From available facts, there’s an ongoing scheme by those in position of authority in Nigeria (especially the executive arm of government) to secure the support of Nigerians for the planned removal of fuel subsidy come January 2012, and the Minister of Petroleum Resources, Mrs. Diezani Allison Madueke, is leading the pack.
While the presidency has already sent a letter to the National Assembly to the effect that fuel subsidy would be removed on the aforementioned date, Mrs. Allison Madueke is trying to confuse Nigerians by promoting a strange idea that...
the federal government had not taken a decision on the removal of subsidy and that, in fact, no date had been fixed for the take off if at all it would happen. No doubt, such comments are targeted at whittling down the will of the people to protest against such wicked policy.

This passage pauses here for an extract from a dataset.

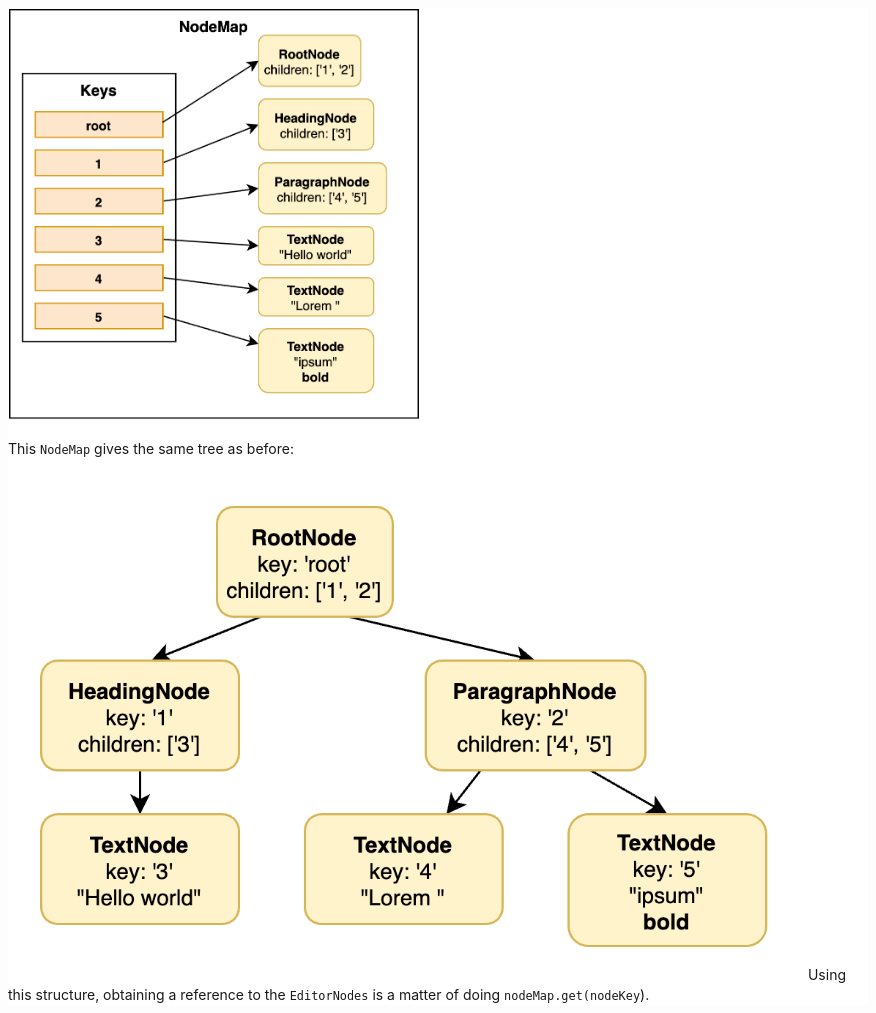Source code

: ![ccd416985444a1c4b83a8d436efb0837.png](../_resources/ccd416985444a1c4b83a8d436efb0837.png)

This `NodeMap` gives the same tree as before:
![1ab79fd7c77de6af4343604f7ee8ef28.png](../_resources/1ab79fd7c77de6af4343604f7ee8ef28.png)
Using this structure, obtaining a reference to the `EditorNodes` is a matter of doing `nodeMap.get(nodeKey`).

I’m not the only one who’s reasoning in this dimension, the Nigeria Labour Congress have also picked holes in the double speak coming from the presidency. In a statement signed by its President, Abdulwahab Omar, the NLC said: “Mrs. Allison-Madueke is not forthright on this matter and the NLC urges Nigerians not to relent in their patriotic mobilization to resist this policy that will further impoverish the citizenry. Essentially, she claimed before the international community that the Federal Government had not taken a decision on the removal of oil subsidy and that no date had been fixed for the removal. These are untrue statements calculated to mislead the international community and to lure Nigerians away from the ongoing mobilization against this anti-people policy.”
The NLC also condemned remarks made by the minister that government cannot checkmate the ongoing fraud in oil industry in the guise of subsidy because we’re not a military regime. The statement described her position as a rationalization of criminality and an admission of failure, adding that: “We do not need a military regime to deal with criminality, what we need is a democratic process of bringing culprits before a court of competent jurisdiction and dispensing justice.”
Since the National Youth Council and other pressure groups have threatened to embark on some sort of mass action should government fail to drop this anti-people policy, lets wait and see how far they are willing to trample on the will of the people.